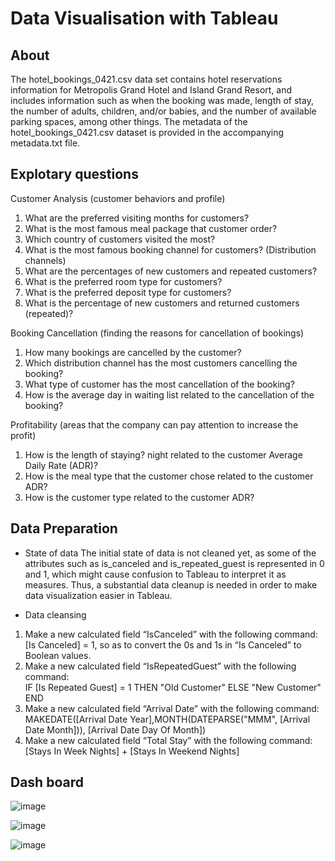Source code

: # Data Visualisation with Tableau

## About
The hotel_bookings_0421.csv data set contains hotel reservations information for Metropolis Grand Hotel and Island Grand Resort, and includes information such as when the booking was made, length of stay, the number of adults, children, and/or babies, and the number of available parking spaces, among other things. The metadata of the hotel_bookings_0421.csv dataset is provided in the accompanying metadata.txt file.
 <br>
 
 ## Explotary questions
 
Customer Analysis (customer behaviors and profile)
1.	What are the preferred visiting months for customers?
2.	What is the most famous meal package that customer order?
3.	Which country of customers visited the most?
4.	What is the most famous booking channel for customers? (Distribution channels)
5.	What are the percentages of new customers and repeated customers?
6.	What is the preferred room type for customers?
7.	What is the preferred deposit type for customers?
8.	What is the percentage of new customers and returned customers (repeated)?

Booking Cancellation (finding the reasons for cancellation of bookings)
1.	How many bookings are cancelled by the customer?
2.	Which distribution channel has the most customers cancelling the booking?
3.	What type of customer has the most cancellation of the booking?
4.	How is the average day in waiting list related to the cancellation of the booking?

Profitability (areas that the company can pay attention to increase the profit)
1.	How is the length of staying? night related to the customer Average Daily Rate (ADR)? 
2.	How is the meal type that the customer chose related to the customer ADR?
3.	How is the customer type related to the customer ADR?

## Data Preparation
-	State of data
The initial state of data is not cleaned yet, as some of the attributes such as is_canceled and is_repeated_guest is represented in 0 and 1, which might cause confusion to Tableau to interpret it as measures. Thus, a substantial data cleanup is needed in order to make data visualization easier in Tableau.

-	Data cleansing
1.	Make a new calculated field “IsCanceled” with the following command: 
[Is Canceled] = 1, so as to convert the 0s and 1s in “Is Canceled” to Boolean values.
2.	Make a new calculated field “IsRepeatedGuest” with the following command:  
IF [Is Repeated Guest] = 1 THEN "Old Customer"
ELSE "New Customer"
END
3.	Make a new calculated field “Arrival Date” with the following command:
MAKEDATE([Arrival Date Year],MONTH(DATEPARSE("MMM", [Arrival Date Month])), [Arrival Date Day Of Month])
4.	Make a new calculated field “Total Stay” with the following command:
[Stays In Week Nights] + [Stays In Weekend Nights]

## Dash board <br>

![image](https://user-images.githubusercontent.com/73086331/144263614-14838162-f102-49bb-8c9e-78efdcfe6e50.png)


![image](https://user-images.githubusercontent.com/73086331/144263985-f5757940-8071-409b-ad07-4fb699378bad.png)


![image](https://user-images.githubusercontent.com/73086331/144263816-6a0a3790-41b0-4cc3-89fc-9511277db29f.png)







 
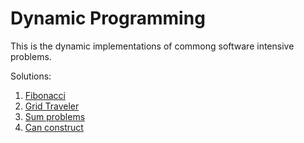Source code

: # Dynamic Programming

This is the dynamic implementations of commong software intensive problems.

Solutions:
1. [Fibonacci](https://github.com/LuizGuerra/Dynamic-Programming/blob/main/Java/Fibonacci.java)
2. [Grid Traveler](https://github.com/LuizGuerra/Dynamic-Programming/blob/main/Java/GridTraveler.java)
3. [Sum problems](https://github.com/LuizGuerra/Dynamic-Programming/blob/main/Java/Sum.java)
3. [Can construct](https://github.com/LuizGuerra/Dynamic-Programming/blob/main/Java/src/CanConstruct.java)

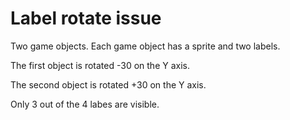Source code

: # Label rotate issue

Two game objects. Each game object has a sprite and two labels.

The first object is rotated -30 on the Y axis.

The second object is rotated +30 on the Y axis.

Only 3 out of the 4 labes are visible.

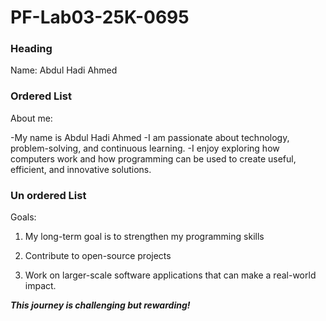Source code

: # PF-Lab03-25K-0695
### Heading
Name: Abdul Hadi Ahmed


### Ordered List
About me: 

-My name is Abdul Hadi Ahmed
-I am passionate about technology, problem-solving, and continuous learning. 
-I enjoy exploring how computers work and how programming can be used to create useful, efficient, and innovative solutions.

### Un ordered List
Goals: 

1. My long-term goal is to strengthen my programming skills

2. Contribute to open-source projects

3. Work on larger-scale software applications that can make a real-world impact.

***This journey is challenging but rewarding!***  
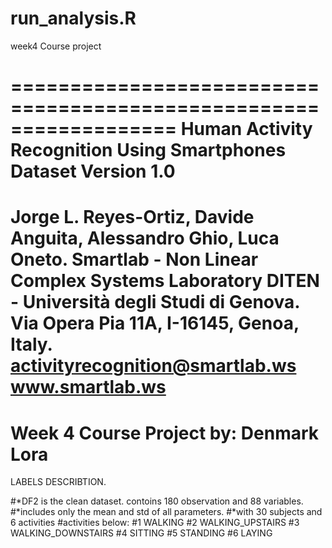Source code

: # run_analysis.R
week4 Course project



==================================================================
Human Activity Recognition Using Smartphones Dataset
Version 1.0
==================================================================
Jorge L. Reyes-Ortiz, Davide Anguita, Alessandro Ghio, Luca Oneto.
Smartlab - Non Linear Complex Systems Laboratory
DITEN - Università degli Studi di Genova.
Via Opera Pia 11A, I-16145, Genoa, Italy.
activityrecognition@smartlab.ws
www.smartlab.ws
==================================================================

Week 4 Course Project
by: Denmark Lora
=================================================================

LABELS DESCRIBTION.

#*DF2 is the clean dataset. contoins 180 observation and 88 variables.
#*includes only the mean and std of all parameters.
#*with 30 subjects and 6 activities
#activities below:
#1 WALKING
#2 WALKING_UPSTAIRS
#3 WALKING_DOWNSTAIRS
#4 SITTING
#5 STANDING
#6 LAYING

++++++++++

Work to complete: Please copy the data above exactly, omitting the pictures.

Response:
Source code

: # Data Visualisation with Tableau

## About
The hotel_bookings_0421.csv data set contains hotel reservations information for Metropolis Grand Hotel and Island Grand Resort, and includes information such as when the booking was made, length of stay, the number of adults, children, and/or babies, and the number of available parking spaces, among other things. The metadata of the hotel_bookings_0421.csv dataset is provided in the accompanying metadata.txt file.
 <br>
 
 ## Explotary questions
 
Customer Analysis (customer behaviors and profile)
1.	What are the preferred visiting months for customers?
2.	What is the most famous meal package that customer order?
3.	Which country of customers visited the most?
4.	What is the most famous booking channel for customers? (Distribution channels)
5.	What are the percentages of new customers and repeated customers?
6.	What is the preferred room type for customers?
7.	What is the preferred deposit type for customers?
8.	What is the percentage of new customers and returned customers (repeated)?

Booking Cancellation (finding the reasons for cancellation of bookings)
1.	How many bookings are cancelled by the customer?
2.	Which distribution channel has the most customers cancelling the booking?
3.	What type of customer has the most cancellation of the booking?
4.	How is the average day in waiting list related to the cancellation of the booking?

Profitability (areas that the company can pay attention to increase the profit)
1.	How is the length of staying? night related to the customer Average Daily Rate (ADR)? 
2.	How is the meal type that the customer chose related to the customer ADR?
3.	How is the customer type related to the customer ADR?

## Data Preparation
-	State of data
The initial state of data is not cleaned yet, as some of the attributes such as is_canceled and is_repeated_guest is represented in 0 and 1, which might cause confusion to Tableau to interpret it as measures. Thus, a substantial data cleanup is needed in order to make data visualization easier in Tableau.

-	Data cleansing
1.	Make a new calculated field “IsCanceled” with the following command: 
[Is Canceled] = 1, so as to convert the 0s and 1s in “Is Canceled” to Boolean values.
2.	Make a new calculated field “IsRepeatedGuest” with the following command:  
IF [Is Repeated Guest] = 1 THEN "Old Customer"
ELSE "New Customer"
END
3.	Make a new calculated field “Arrival Date” with the following command:
MAKEDATE([Arrival Date Year],MONTH(DATEPARSE("MMM", [Arrival Date Month])), [Arrival Date Day Of Month])
4.	Make a new calculated field “Total Stay” with the following command:
[Stays In Week Nights] + [Stays In Weekend Nights]

## Dash board <br>

![image](https://user-images.githubusercontent.com/73086331/144263614-14838162-f102-49bb-8c9e-78efdcfe6e50.png)


![image](https://user-images.githubusercontent.com/73086331/144263985-f5757940-8071-409b-ad07-4fb699378bad.png)


![image](https://user-images.githubusercontent.com/73086331/144263816-6a0a3790-41b0-4cc3-89fc-9511277db29f.png)







 
Source code

: # Dynamic Programming

This is the dynamic implementations of commong software intensive problems.

Solutions:
1. [Fibonacci](https://github.com/LuizGuerra/Dynamic-Programming/blob/main/Java/Fibonacci.java)
2. [Grid Traveler](https://github.com/LuizGuerra/Dynamic-Programming/blob/main/Java/GridTraveler.java)
3. [Sum problems](https://github.com/LuizGuerra/Dynamic-Programming/blob/main/Java/Sum.java)
3. [Can construct](https://github.com/LuizGuerra/Dynamic-Programming/blob/main/Java/src/CanConstruct.java)

Source code

: # Label rotate issue

Two game objects. Each game object has a sprite and two labels.

The first object is rotated -30 on the Y axis.

The second object is rotated +30 on the Y axis.

Only 3 out of the 4 labes are visible.

Source code

: # PF-Lab03-25K-0695
### Heading
Name: Abdul Hadi Ahmed


### Ordered List
About me: 

-My name is Abdul Hadi Ahmed
-I am passionate about technology, problem-solving, and continuous learning. 
-I enjoy exploring how computers work and how programming can be used to create useful, efficient, and innovative solutions.

### Un ordered List
Goals: 

1. My long-term goal is to strengthen my programming skills

2. Contribute to open-source projects

3. Work on larger-scale software applications that can make a real-world impact.

***This journey is challenging but rewarding!***  
Source code

: # run_analysis.R
week4 Course project



==================================================================
Human Activity Recognition Using Smartphones Dataset
Version 1.0
==================================================================
Jorge L. Reyes-Ortiz, Davide Anguita, Alessandro Ghio, Luca Oneto.
Smartlab - Non Linear Complex Systems Laboratory
DITEN - Università degli Studi di Genova.
Via Opera Pia 11A, I-16145, Genoa, Italy.
activityrecognition@smartlab.ws
www.smartlab.ws
==================================================================

Week 4 Course Project
by: Denmark Lora
=================================================================

LABELS DESCRIBTION.

#*DF2 is the clean dataset. contoins 180 observation and 88 variables.
#*includes only the mean and std of all parameters.
#*with 30 subjects and 6 activities
#activities below:
#1 WALKING
#2 WALKING_UPSTAIRS
#3 WALKING_DOWNSTAIRS
#4 SITTING
#5 STANDING
#6 LAYING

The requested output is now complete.